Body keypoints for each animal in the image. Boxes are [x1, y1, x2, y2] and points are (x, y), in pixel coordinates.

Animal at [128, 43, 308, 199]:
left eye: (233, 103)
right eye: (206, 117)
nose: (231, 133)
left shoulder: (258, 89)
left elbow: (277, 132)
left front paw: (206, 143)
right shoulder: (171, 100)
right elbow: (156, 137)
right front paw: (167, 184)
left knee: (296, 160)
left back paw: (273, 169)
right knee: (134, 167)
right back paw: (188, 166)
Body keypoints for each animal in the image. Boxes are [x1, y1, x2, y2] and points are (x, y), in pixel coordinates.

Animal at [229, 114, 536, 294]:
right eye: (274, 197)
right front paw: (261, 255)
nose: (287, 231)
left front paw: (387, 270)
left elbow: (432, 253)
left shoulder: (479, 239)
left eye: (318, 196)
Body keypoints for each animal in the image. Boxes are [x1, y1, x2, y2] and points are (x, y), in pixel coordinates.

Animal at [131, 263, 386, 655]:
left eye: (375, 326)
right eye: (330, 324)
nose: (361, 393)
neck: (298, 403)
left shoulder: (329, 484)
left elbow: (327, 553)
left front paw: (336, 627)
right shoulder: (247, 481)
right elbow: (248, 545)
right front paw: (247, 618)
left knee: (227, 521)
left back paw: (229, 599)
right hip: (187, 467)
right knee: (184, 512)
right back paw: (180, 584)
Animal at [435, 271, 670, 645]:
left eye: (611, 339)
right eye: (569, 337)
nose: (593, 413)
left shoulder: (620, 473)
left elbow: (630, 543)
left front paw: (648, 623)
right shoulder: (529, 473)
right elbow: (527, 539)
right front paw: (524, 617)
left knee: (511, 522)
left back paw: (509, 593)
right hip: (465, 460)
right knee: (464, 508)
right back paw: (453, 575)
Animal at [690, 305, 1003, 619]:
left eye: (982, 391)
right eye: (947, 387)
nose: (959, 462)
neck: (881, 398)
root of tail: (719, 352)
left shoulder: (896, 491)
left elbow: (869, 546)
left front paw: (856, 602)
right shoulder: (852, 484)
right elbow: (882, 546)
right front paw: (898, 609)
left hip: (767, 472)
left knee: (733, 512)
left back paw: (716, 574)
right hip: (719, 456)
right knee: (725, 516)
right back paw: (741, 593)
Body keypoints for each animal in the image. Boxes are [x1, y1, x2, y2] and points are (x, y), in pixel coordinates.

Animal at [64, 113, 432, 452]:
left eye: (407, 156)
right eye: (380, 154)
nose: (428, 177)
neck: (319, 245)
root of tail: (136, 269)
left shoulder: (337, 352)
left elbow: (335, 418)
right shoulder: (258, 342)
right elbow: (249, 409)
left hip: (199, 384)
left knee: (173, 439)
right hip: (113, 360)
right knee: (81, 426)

### [What to work on]
For each line above that includes "back", make a copy.

### [Expected answer]
left back paw: (273, 169)
right back paw: (188, 166)
left back paw: (229, 599)
right back paw: (180, 584)
left back paw: (509, 593)
right back paw: (453, 575)
left back paw: (716, 574)
right back paw: (741, 593)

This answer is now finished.